Cependant, la petite communauté laissée à elle-même ne tarda pas à s’accroître. Dans le courant de 1838, passa à Lyon une communauté de Trappistines se rendant à Maubec, et sept d’entre elles, à la demande de la communauté de Vaise, vinrent s’y fixer. D’ailleurs, des postulantes se présentaient chaque jour, si bien qu’en 1848, on retrouve la communauté aussi nombreuse qu’avant l’émigration de Maubec.

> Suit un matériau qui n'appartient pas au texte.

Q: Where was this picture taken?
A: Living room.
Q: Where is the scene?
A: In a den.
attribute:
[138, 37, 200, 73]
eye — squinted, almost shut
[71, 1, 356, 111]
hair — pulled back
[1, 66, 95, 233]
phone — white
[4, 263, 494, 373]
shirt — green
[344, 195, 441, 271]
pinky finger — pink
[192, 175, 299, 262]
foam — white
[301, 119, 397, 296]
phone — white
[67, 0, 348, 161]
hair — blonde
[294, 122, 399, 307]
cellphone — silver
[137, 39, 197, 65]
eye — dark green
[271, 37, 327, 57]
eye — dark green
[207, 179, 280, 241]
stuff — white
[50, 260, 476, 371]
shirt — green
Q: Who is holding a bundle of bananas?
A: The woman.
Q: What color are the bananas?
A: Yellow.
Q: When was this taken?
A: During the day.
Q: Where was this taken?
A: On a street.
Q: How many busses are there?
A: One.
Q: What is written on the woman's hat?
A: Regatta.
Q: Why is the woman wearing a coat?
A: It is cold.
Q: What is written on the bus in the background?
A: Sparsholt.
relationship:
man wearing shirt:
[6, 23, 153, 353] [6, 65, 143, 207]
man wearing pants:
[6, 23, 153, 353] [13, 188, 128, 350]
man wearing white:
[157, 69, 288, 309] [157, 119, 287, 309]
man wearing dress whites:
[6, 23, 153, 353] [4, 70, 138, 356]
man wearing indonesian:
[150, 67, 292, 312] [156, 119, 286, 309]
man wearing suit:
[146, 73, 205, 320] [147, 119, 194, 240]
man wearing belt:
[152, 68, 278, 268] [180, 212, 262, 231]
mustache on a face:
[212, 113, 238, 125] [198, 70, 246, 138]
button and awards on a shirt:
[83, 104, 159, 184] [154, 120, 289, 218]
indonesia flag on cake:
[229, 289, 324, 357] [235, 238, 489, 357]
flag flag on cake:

Les troubles qui suivirent l’établissement de la seconde république, faillirent être fatals aux Trappistines ; les désordres qui se produisirent dans toute la France furent particulièrement graves à Lyon, parce que, en plus des partis politiques qui se disputaient le pouvoir, l’agitation fut compliquée de la grève des ouvriers en soie, dits Canuts, qui formaient une bonne partie de la population, et vinrent grossir les rangs des insurgés. Ce n’est pas ici le lieu de raconter les désordres sanglants qui se produisirent, ni les dégâts matériels qui furent commis. Le monastère des Trappistines fut envahi par une populace, composée d’hommes armés et de femmes furieuses et avinées ; les bâtiments furent mis au pillage. On peut juger facilement de l’effet produit sur les pauvres sœurs, par cette populace hideuse et repoussante, avide de dévastation. Malgré les précautions prises, les envahisseurs découvrirent la salle des métiers à tisser, seule ressource de la communauté. En un instant, les métiers furent mis en pièces et les débris lancés par les fenêtres. Les émeutiers se retirèrent à la nuit sans cependant accomplir leur menace de mettre les religieuses dehors et d’incendier la maison, ce qu’ils firent en d’autres endroits. Bien qu’éprouvée, la Communauté ne fut cependant pas dispersée ; seule, parmi celles qui existaient alors à Lyon, elle eut l’heureux privilège de rester intacte dans sa solitude.

Les religieuses, dénuées de tout secours, eurent dans la suite l’heureuse idée d’acheter des métiers à broder ; ils leur furent d’un grand secours pour parer aux besoins matériels de la communauté. Pour se procurer des religieuses, on établit un Pensionnat où l’on recevait des orphelines et des enfants de familles moyennes, pouvant payer une légère pension. Ce n’était point déroger à la règle, puisque c’est un usage établi chez les Trappistines, de recevoir quelques orphelines, libres ensuite de rester dans la Communauté ou de rentrer dans le monde. Le pensionnat a existé de longues années et a acquis une certaine prospérité ; sa suppression date de 1879.

La vitalité de la communauté s’affirma d’années en années, si bien qu’en 1852, on songea à essaimer. Dans ce but, on envoya cinq religieuses et quelques novices fonder un monastère du même ordre à Espirat, près de Perpignan, dans une propriété donnée à la congrégation par une généreuse famille du pays. Le petit noyau ne tarda pas à se grossir de nouvelles arrivantes : en 1860, on terminait les somptueux et vastes bâtiments destinés à abriter les sœurs, de plus en plus nombreuses.